Witherspoon had a ride-along with Holden Police Chief Chris Greeley and had a Q&A with the chief on all of the questions he had for his final project.

He was able to get a better understanding of what police do, the challenges they face, and a typical day in the life of an officer. Witherspoon was also there to build a relationship with his local police department.

"And that's part of me coming down here, I want to show people that these men and women they are human beings and they're good people, and I just want to get a perspective from a white police officer and a black man having a conversation, and if we do this on a national basis, then I think things are going to change for the better," said Witherspoon.

Chief Greeley adds that it is very important for his police department to have a positive relationship and better know the residents it serves and that he will never tolerate any racist behaviors in his department.
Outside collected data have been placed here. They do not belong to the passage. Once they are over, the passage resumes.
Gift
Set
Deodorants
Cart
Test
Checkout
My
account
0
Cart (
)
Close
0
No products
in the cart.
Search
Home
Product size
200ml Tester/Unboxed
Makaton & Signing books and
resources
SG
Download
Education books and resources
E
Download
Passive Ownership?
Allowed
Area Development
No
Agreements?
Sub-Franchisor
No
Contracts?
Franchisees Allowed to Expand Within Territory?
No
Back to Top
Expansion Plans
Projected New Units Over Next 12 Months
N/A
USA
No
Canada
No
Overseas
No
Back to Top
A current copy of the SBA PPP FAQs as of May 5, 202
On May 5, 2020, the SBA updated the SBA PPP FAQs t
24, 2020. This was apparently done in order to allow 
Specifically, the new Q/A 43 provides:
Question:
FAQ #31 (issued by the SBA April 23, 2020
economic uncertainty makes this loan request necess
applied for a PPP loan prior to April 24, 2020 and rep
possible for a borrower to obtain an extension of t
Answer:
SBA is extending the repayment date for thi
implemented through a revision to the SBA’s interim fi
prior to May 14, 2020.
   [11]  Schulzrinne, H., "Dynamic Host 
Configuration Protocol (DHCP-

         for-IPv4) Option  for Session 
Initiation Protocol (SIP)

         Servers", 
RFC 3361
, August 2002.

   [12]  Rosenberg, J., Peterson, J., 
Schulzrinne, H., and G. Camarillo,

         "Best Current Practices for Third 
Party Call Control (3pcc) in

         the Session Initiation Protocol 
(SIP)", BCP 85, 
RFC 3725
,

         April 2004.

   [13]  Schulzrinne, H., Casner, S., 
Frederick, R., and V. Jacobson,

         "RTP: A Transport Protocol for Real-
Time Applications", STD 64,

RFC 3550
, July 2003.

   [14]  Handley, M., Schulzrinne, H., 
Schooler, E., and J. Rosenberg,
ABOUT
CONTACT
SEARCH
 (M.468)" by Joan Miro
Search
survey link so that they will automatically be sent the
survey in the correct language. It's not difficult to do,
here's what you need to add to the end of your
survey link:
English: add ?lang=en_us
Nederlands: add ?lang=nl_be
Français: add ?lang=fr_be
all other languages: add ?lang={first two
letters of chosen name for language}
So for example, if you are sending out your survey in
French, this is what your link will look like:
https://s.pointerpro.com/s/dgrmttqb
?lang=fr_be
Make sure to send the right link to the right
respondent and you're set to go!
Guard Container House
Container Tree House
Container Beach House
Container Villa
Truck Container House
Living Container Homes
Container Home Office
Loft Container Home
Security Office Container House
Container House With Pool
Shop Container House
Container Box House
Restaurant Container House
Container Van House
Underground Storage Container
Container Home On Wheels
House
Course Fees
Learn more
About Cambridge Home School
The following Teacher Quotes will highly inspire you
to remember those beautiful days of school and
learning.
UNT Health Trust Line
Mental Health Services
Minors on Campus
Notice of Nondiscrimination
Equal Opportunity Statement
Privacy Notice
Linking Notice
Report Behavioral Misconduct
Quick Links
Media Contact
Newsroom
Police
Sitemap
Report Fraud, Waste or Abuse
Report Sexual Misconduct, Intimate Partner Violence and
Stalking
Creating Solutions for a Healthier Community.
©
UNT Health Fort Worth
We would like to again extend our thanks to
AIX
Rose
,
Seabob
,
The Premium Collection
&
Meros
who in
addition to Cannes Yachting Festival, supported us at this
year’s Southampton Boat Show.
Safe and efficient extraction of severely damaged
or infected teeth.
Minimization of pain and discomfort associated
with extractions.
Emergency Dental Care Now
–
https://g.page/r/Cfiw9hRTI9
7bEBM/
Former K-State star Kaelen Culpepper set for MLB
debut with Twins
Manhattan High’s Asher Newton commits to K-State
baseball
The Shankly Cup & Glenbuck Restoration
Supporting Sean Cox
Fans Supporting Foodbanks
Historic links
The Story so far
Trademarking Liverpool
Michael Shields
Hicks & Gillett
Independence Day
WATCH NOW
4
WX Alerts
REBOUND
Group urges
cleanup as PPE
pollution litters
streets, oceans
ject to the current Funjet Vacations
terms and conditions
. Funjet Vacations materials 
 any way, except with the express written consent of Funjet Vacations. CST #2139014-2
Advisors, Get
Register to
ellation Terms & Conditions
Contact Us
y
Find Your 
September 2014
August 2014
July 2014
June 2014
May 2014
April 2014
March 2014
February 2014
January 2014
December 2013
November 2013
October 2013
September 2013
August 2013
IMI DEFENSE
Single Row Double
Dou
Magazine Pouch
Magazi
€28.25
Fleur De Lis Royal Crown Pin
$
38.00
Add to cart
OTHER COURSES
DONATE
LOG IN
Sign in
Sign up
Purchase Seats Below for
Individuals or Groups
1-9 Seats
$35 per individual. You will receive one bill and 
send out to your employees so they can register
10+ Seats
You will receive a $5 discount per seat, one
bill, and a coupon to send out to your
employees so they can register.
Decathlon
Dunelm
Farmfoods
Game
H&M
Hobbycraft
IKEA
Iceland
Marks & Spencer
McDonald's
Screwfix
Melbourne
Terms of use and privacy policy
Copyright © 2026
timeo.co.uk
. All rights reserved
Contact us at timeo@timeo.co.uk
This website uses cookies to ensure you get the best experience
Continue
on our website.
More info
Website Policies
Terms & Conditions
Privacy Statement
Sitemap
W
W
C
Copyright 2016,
"It's very important regardless of who they are that they are not concerned about our Police Department or any police department, they should know that we are there for them, and they should never be afraid of us," said Chief Greeley.

Chief Greeley added mandatory training in the Holden Police Department.

"Everybody undertakes an implicit bias training with regard to policing by the end of this month," said Chief Greeley.

"People should not be concerned with how we are going to interact with them, that is why we are willing to walk into a burning building for somebody or we are willing to walk into a dangerous situation and help a complete stranger," said Chief Greeley.